Clark, Brian C., et al. “Neurophysiologic Effects of Spinal Manipulation in Patients with Chronic

Low Back Pain.” Medicine & Science in Sports & Exercise, vol. 43, no. Suppl 1, 2011,

pp. 378–379.

Hoffman, J., and P. Gabel. “Expanding Panjabi’s Stability Model to Express Movement: A

Theoretical Model.” Medical Hypotheses, vol. 80, no. 6, 2013, pp. 692–697.

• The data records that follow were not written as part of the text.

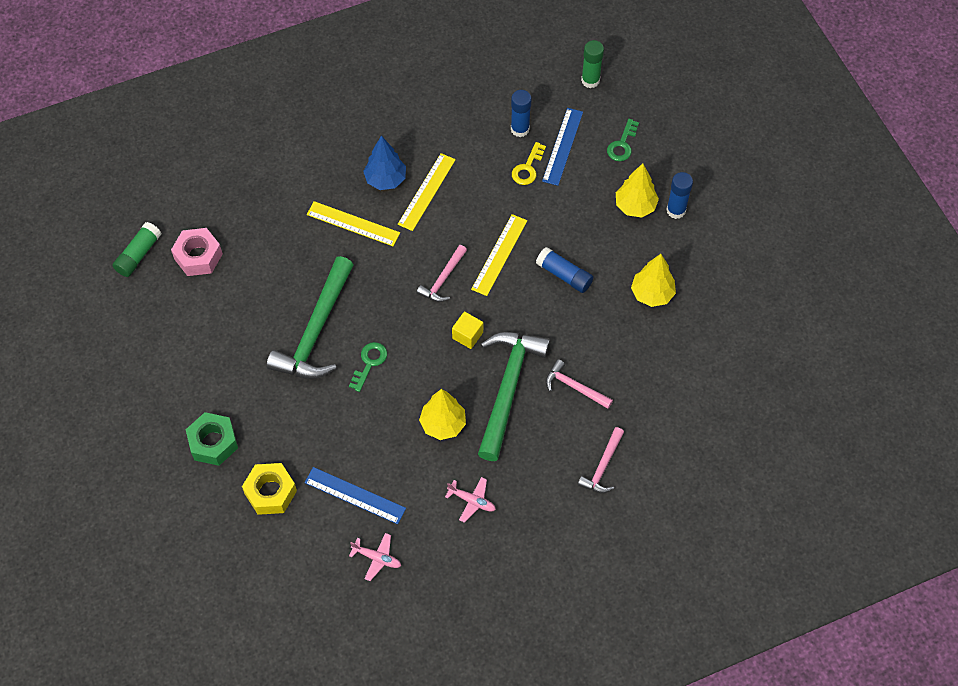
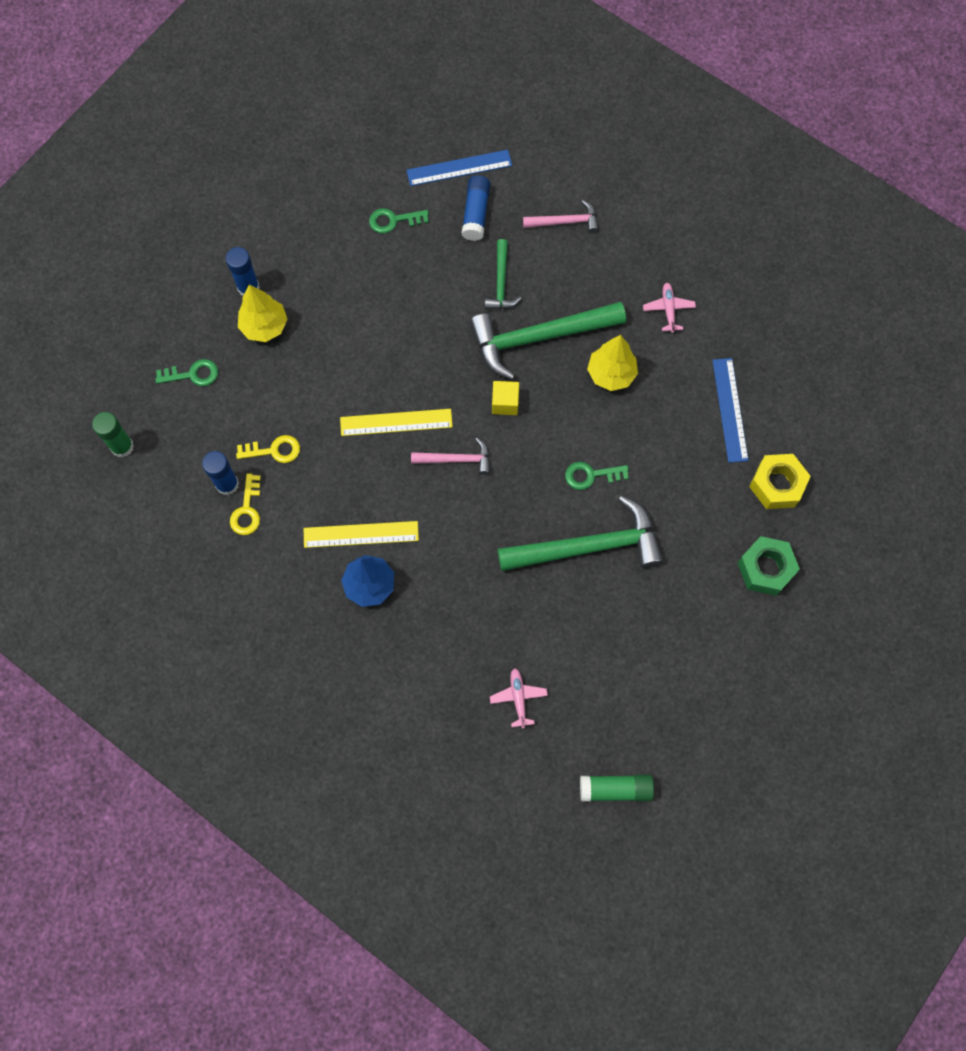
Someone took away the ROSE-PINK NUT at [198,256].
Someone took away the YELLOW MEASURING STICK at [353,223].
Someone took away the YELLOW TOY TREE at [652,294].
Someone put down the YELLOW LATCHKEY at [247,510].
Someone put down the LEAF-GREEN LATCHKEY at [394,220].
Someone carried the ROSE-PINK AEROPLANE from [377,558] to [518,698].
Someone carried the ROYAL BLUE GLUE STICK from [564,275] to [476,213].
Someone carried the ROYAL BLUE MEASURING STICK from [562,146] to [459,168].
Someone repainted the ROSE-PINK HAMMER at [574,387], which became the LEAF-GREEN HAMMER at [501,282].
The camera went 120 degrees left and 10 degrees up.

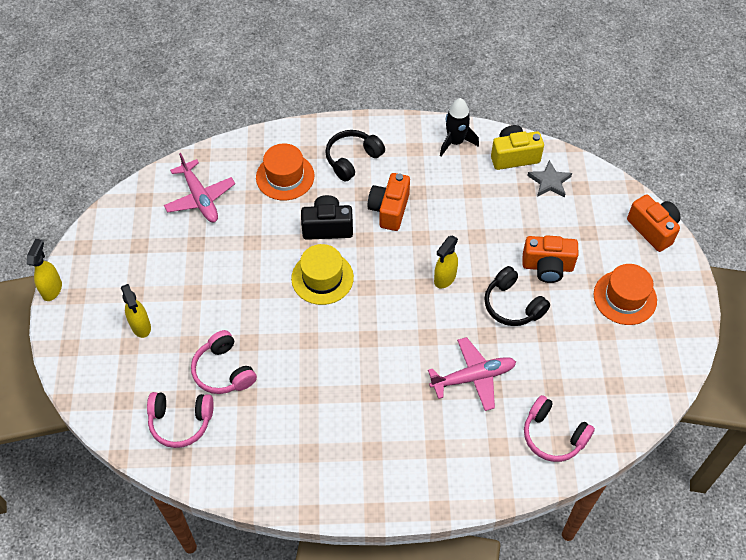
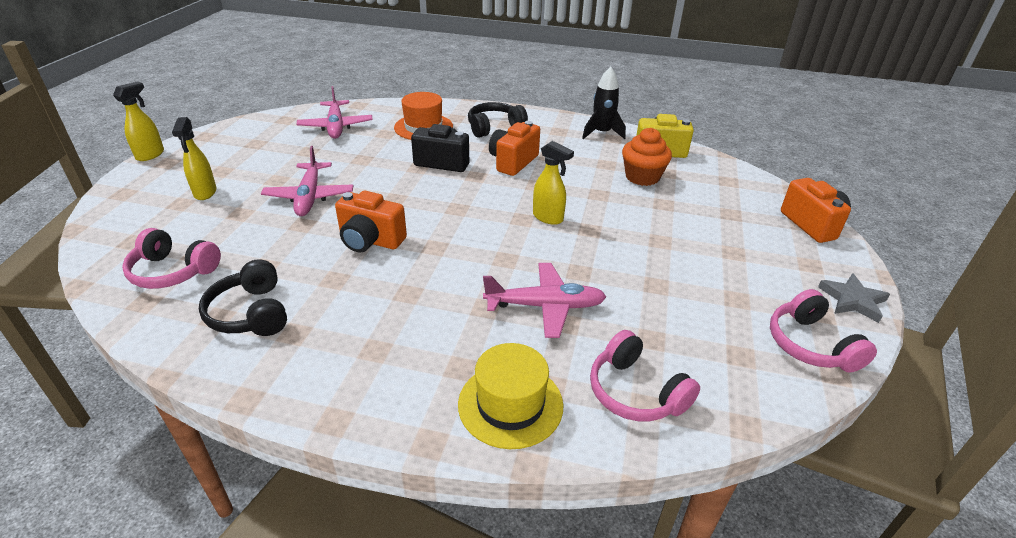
Someone took away the BRIGHT ORANGE TOP HAT at [625,297].
Someone put down the ROSE-PINK AEROPLANE at [309,196].
Someone put down the BRIGHT ORANGE FAIRY CAKE at [642,177].
Someone carried the ROSE-PINK OVER-EAR HEADPHONES from [223,371] to [810,345].
Someone carried the YELLOW TOP HAT from [322,278] to [510,404].
Someone carried the JET-BLACK OVER-EAR HEADPHONES from [512,305] to [250,313].
Someone carried the BRIGHT ORANGE PHOTO CAMERA from [547,267] to [370,241].
Someone carried the GRAY STAR SHAPE from [549,182] to [852,300].
Someone rotated the YELLOW SPRAY CLEANER at [444,278] by 105 degrees counterclockwise.
The camera went 15 degrees right and 20 degrees down.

Liebenson, C. Rehabilitation of the Spine: a Practitioner's Manual. Lippincott Williams &

Wilkins, 2007.

Melzack, R., and P. D. Wall. “Pain Mechanisms: A New Theory.” Science, vol. 150, no. 3699,

1965, pp. 971–978.

Panjabi, Manohar, et al. “Spinal Stability and Intersegmental Muscle Forces.” Spine, vol. 14, no.

2, 1989, pp. 194–200.

Pickar, Joel G. “Neurophysiological Effects of Spinal Manipulation.” The Spine Journal, vol. 2,

no. 5, 2002, pp. 357–371.

Seaman, David R., and J.F. Winterstein. “Dysafferentation: A Novel Term to Describe the

Neuropathophysiological Effects of Joint Complex Dysfunction. A Look at Likely

Mechanisms of Symptom Generation.” Journal of Manipulative & Physiologic

Therapeutics. 21(4): 267-280. (May) 1998.